Drawbacks of Just2Trade
- Limited research and support: If you need a broker that provides research, investing education and general support, then Just2Trade probably is not for you. While the broker provides coverage of stocks using data from Morningstar, it doesn’t compare favorably to the extensive level of research offered for no extra fee at top brokers such as Charles Schwab and Merrill Edge. And these brokers, as well as Fidelity, are well-noted for their education offerings — getting new investors up to speed on how to invest with webinars and other tools.If you’re a high-volume trader or an investor who gets research from other sources, the limited research and support won’t be a drawback to you at all.
- No commission-free ETFs: Again, another thing that works against Just2Trade in attracting beginning investors is the fact that it doesn’t offer any commission-free ETFs.
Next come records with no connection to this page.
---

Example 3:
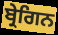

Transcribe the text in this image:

ਬ੍ਰੇਗਿਨ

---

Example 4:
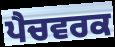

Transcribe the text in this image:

ਪੈਚਵਰਕ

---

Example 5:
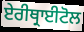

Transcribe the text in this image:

ਏਰੀਥ੍ਰਾਈਟੋਲ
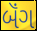
બૅંગ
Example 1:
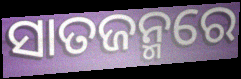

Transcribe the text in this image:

ସାତଜନ୍ମରେ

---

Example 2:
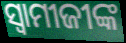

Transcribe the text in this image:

ସ୍ଵାମୀଜୀଙ୍କ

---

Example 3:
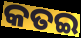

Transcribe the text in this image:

କତଇ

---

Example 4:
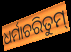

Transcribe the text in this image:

ଧର୍ମାଚରିତୁମ୍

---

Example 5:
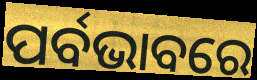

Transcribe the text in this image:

ପର୍ବଭାବରେ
These are a staple for newer investors because they provide immediate diversification at a low cost. That said, the broker’s $2.50 trading commission is not exactly a tall order either, so beginners may be willing to overlook this drawback. Still, free is free.
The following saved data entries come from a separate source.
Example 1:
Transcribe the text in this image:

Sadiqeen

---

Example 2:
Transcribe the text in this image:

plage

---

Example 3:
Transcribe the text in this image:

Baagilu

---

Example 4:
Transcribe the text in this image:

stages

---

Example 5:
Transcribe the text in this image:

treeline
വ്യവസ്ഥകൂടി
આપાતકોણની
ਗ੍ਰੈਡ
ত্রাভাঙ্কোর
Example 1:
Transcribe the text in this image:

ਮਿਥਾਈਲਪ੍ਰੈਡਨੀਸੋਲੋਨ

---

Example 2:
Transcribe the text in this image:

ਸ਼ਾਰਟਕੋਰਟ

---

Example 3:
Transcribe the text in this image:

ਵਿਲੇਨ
- High minimum monthly commissions: If you’re trading on the broker’s per-share plan, Just2Trade requires a minimum of $333 in monthly commissions. If you don’t rack up that bill during the month, it’s still coming out of your account. Of course, this fee doesn’t apply to the broker’s per-trade plan, which has no minimum monthly trading commission. It should go without saying that you’ll have to trade a lot of shares to reach that minimum.
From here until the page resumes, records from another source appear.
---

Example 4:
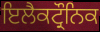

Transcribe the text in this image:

ਇਲੈਕਟ੍ਰੌਨਿਕ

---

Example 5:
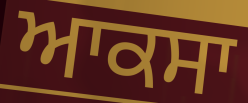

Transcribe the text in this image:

ਆਕਸਾ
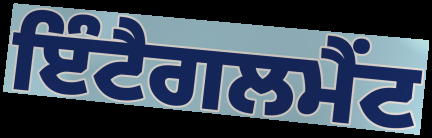
ਇੰਟੈਗਲਮੈਂਟ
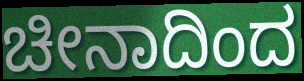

- A high account minimum: The broker’s relatively high account minimum also works against newer investors. Just2Trade requires a minimum of $2,500 in the account to begin trading, and if the amount falls below that minimum, the price per trade actually rises to $4. If your account dips below $2,000, you may be required to deposit more money before you’ll be able to resume trading. If you’re on the firm’s per-share pricing plan, you’ll need a minimum of $25,000 to trade.
Is Just2Trade safe?
Just2Trade has been around for nearly four decades and is a member of the Securities Investor Protection Corporation (SIPC). In the event that the broker is unable to return your assets, this membership protects investors up to $500,000 in assets (including up to $250,000 in cash-only assets). The broker goes one better, though, ensuring each account up to $25 million with excess coverage provided by Lloyd’s of London. None of this coverage will keep your investments in risk assets from declining in value, of course, but you are protected from financial troubles that originate with the broker.
If finding the lowest trading costs is your M.O., then Just2Trade ought to be in the running for the home of your new account. It promises low trading costs and delivers. However, it’s a one-trick pony, and those looking for more — research, for example — probably will want to look elsewhere.
Those who need a full-service broker while still getting low trading costs could check out Interactive Brokers. Those needing more guidance or research and willing to pay a bit more could consider Charles Schwab, Fidelity Investments and even Merrill Edge.